Great explanation for the viability of Wikipedia on its birthday. It has certainly been a godsend in my life for getting important, and sometimes, not so important, as in trivial, info when I needed it, during the last 25 years.

However, being the Pollyanna that I am, I like to think that if Jimmy Wales got hit by a bus, (or jumped into the river at Bedford Falls), somebody else would have come along to create Wikipedia or similar. It developed to meet a need; the necessity of providing a rapidly and instantly connected world that was waking up and demanding to have more and more info about itself. ❤️🇨🇦

Steve Cheung's avatar

https://www.neutralpov.com/p/inside-irans-wikipedia-war

Again not systemic bias.

But you find a hot button topic, and sometimes you get malfeasance

Dan Gardner's avatar

Certainly. Self-interested actors -- sometimes very well-funded and sophisticated -- have been trying to manipulate Wikipedia since it got big c.2005. It's a never-ending threat.

Simon Reynolds's avatar

Very well thought through Mr Gardner. It's rare that I fully agreecwith anyone, I am a bit of a grouch. But you are totally right here. Nice work. I hope it is widely shared.

Gordon Erskine's avatar

Wow! I am convinced. Thank you for sharing this perspective on Wikipedia. It gives me hope!

Stan's avatar

Dan

I think you need to make a list of good big things on the internet- there’s https://en.wikipedia.org/wiki/ArXiv?wprov=sfti1#. Then there’s the Linux os, and tens of thousands of many years of software available for anyone for free.

Wikipedia is great but is not the only good thing.

Dan Gardner's avatar

I take your point -- there's lots that good on the Internet -- but I think you miss mine: None is a giant on the scale of Facebook, Twitter, Amazon, etc. Except Wikipedia.

Stan's avatar

It would be very interesting to know the scale of the various web entities that are in some form public knowledge repositories.

Hansard Files's avatar

This confusion between operations and editorial mimics the eternal fight over the CBC in Ottawa. We see it in Hansard records constantly. The government sends over $1 billion to the broadcaster annually. The law says politicians cannot touch the newsrooms. But the money link creates a perception of bias that no law can fix. Your idea to move Wikimedia to Switzerland is smart.

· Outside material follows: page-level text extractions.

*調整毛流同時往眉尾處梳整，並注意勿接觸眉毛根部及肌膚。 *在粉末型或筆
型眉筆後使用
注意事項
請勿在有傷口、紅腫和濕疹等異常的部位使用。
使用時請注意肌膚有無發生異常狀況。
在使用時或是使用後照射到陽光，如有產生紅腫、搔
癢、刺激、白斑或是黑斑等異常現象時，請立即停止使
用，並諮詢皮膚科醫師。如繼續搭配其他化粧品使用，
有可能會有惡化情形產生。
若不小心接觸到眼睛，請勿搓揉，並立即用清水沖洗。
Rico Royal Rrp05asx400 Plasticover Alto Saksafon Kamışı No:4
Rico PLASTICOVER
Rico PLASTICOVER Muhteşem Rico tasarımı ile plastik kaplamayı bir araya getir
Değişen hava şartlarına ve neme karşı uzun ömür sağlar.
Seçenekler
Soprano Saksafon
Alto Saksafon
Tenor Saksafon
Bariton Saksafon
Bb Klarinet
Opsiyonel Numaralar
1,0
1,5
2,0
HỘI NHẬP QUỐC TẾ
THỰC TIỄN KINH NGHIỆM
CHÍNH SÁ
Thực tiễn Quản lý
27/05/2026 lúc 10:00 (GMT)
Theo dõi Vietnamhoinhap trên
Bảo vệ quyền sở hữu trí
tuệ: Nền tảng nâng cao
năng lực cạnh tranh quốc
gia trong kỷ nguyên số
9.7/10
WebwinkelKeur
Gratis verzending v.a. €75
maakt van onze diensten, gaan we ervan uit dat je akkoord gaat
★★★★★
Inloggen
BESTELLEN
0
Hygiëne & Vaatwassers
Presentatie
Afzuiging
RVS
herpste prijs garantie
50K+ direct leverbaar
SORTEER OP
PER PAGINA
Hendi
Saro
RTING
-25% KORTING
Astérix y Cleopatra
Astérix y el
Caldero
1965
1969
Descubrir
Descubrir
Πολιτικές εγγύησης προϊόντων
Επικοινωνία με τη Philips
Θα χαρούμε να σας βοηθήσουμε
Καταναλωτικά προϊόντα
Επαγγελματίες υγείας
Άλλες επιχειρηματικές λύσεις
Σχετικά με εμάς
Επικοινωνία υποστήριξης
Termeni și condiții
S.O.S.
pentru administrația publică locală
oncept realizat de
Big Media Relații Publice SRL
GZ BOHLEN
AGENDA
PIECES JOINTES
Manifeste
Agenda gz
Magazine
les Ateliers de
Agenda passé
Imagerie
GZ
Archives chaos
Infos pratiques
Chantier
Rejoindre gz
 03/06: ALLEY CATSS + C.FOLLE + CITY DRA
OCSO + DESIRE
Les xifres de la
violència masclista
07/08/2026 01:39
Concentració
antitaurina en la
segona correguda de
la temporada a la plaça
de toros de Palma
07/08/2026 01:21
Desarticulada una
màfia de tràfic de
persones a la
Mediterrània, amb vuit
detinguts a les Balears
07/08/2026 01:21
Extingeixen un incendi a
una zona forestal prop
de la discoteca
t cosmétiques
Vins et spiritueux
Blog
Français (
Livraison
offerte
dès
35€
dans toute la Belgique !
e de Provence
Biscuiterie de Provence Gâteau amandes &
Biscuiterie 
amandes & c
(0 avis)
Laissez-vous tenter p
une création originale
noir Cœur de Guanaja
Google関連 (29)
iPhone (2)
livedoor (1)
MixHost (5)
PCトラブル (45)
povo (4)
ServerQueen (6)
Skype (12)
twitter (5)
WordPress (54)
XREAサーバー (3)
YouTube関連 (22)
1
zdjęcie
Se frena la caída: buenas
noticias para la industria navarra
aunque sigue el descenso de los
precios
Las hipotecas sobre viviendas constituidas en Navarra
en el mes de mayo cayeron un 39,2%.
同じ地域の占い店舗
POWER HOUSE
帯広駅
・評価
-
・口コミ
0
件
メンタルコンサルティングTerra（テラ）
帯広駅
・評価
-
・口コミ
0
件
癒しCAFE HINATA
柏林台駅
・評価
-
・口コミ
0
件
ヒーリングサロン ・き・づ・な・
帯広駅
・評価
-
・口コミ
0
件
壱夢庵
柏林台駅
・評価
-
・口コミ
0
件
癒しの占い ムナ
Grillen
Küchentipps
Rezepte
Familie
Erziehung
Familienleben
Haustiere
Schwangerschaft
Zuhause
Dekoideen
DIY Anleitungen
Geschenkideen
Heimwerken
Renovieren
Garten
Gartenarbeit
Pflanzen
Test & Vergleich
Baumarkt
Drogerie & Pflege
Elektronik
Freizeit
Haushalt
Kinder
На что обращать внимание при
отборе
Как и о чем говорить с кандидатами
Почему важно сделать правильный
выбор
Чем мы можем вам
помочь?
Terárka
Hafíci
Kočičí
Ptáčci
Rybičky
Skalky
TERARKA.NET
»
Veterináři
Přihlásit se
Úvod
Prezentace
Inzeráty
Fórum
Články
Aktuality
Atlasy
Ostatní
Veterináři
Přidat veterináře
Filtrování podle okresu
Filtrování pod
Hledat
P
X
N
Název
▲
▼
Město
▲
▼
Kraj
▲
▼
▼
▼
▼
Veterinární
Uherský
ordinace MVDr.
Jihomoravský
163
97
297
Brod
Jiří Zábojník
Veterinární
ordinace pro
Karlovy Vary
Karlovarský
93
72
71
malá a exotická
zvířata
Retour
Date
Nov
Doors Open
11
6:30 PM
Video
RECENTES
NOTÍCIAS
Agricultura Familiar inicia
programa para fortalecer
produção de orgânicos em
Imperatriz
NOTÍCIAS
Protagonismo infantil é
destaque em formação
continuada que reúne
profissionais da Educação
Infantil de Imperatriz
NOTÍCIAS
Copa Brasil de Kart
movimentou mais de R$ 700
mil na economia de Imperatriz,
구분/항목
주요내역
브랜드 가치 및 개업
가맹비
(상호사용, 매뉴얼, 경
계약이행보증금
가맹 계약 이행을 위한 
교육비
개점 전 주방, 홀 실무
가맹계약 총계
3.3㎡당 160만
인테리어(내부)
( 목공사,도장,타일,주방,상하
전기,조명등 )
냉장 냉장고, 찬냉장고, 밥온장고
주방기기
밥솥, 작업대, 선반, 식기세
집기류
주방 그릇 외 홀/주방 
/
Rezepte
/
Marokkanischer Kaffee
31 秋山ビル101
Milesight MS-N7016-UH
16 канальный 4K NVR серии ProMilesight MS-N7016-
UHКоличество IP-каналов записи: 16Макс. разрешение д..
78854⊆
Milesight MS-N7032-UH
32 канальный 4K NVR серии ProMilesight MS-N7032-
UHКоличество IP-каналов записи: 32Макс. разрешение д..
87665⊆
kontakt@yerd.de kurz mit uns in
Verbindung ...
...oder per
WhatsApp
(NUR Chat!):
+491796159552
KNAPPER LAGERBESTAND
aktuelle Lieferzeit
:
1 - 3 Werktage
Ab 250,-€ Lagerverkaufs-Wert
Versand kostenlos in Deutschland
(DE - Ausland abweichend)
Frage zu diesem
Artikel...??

Physical distance is often the only way to prove you are truly independent.

Kathleen Davidson's avatar

Thanks for the article. I learned a lot about a service I use a lot and now appreciate a whole lot more.

Steve Rothman's avatar

Terrific piece, I found myself agreeing with virtually everything.(Rare for me!) Thanks

Steve Cheung's avatar

This is a well argued piece.

I don’t think there is evidence of “systemic bias” throughout English Wikipedia. And the X-crowd hand-wringing about the site as a whole is misplaced, if their position was some version of “you can’t trust anything on wiki”.

OTOH, it’s a different accusation if the contention is directional bias on contentious issues. That might be considered “anecdote” as a reflection of the entire project, but may amount to something more substantial with regards to the specific topic of discussion.

And anecdotes of hyper-partisan editors who are incredibly active within very specific domains (as demonstrated by Woodgrains) would seem to lend credence to that POV. It doesn’t impugn the whole project of 7 million articles, but it should trigger some caveat emptor around some hot-button stuff.